De kantonrechter oordeelt als volgt. Werkneemster erkent dat zij op 10 juli 2024 aanwezig was bij een concurrerend kinderdagverblijf om sfeer te proeven, maar betwist dat zij werkzaamheden heeft verricht. Zij ondersteunt dit met een verklaring van de directeur-eigenaar van het kinderdagverblijf. Werkgeefster heeft onvoldoende onvoldoende bewezen dat werkneemster daar werkzaamheden heeft verricht. Haar aanwezigheid alleen levert geen dringende reden. De gedragingen die werkgeefster aanvoert (zoals schreeuwen, schoppen en het vastbinden van kinderen) zijn al besproken in februari 2024 en hebben toen geen arbeidsrechtelijke consequenties gehad. Deze gedragingen kunnen daarom niet opnieuw als dringende reden voor ontslag dienen. Een nieuw verwijt betreft het dichtplakken van de mond van een kind met schilderstape in de aanwezigheid van werkneemster. Dit wordt door werkneemster betwist. Omdat werkgeefster onvoldoende bewijs levert dat werkneemster aanwezig was of hiervan op de hoogte was, staat deze gedraging niet vast. Daarmee is de dringende reden niet voldoende bewezen en houdt het ontslag op staande voet geen stand.
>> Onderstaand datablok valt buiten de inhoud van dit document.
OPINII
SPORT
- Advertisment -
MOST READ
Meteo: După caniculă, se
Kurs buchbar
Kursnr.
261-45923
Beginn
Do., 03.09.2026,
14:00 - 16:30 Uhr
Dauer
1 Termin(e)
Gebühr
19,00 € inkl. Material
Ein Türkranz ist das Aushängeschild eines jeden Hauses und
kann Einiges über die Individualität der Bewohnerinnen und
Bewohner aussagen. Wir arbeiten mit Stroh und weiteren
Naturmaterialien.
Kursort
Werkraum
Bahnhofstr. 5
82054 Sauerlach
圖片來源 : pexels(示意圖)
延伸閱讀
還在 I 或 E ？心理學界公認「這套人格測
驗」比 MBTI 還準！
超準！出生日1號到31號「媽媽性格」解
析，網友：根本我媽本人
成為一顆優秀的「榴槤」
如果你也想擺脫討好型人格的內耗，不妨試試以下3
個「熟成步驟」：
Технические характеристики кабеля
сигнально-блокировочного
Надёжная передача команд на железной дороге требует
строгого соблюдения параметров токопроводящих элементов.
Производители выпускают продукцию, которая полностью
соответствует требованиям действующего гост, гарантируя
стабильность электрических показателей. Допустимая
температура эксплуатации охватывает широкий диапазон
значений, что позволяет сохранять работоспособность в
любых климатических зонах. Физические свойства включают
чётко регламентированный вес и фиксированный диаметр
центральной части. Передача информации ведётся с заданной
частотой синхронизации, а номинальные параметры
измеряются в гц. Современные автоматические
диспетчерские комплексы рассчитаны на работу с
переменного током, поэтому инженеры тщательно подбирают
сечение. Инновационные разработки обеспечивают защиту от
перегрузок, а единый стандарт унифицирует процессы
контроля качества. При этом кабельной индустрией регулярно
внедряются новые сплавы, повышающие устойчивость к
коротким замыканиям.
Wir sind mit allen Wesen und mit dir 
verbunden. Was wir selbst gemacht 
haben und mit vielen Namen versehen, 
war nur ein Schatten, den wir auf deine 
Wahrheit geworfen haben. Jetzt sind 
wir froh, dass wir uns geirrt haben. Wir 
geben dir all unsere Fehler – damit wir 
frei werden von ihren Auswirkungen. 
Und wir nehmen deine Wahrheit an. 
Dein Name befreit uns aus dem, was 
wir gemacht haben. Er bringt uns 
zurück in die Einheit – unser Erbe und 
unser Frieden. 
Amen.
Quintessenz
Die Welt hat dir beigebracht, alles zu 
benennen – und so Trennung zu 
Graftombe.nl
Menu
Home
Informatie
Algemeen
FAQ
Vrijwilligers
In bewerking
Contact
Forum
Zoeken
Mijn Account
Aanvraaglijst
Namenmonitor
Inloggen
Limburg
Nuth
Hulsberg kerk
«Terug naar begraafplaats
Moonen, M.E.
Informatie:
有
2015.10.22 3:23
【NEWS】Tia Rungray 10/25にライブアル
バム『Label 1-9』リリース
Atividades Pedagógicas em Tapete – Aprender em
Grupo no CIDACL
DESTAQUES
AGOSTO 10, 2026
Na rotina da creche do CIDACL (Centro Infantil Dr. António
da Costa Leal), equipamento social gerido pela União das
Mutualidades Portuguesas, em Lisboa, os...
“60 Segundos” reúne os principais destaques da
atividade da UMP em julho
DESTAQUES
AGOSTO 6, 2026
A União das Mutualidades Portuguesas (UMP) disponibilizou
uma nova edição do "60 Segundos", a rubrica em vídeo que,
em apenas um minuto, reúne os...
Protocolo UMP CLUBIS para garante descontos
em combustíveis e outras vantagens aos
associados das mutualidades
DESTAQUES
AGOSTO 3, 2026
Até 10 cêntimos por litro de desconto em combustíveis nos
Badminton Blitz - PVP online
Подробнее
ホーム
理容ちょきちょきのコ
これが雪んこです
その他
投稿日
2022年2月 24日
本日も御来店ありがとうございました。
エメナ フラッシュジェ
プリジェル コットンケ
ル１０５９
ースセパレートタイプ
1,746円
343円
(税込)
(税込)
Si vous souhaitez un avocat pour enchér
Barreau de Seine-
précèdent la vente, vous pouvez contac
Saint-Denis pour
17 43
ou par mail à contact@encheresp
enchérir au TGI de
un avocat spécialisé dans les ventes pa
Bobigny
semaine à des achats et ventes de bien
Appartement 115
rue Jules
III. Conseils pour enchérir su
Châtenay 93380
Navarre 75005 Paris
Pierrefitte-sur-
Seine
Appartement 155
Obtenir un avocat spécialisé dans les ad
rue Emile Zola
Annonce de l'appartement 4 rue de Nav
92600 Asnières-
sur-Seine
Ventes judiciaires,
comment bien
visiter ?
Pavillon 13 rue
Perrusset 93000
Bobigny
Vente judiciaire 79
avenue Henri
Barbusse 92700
Het voorwaardelijk ontbindingsverzoek van werkgeefster is gestoeld op primair (ernstig) verwijtbaar handelen van werkneemster, en subsidiair op een ernstig en duurzaam verstoorde arbeidsverhouding. Omdat de aan het ontslag ten grondslag gelegde gedragingen onvoldoende vast zijn komen te staan kan de arbeidsovereenkomst ook niet worden ontbonden op grond van (ernstig) verwijtbaar handelen van werkneemster. Wel zal de arbeidsovereenkomst worden ontbonden op grond van een ernstig en duurzaam verstoorde arbeidsverhouding omdat op basis van de processtukken alsmede het ter zitting verhandelde duidelijk is geworden dat de verstoring ernstig en duurzaam onherstelbaar is. Herplaatsing ligt gezien de ernstige verstoring niet in de rede.

Vergoedingen

Omdat het einde van de arbeidsovereenkomst niet het gevolg is van ernstig verwijtbaar handelen van werkneemster, heeft zij recht op de wettelijke transitievergoeding. Omdat werkgeefster ernstig verwijtbaar heeft gehandeld door werkneemster zonder dringende reden op staande voet te ontslaan heeft werkneemster recht op een billijke vergoeding. De kantonrechter acht het aannemelijk dat het dienstverband, als het ontslag op staande voet niet had plaatsgevonden, uiterlijk tot 1 april 2025 zou hebben voortgeduurd. Gezien de ontbinding van de arbeidsovereenkomst per 1 januari 2025 en doorbetaling tot die datum, wordt de billijke vergoeding bepaald op drie maandsalarissen, afgerond € 10.000 bruto.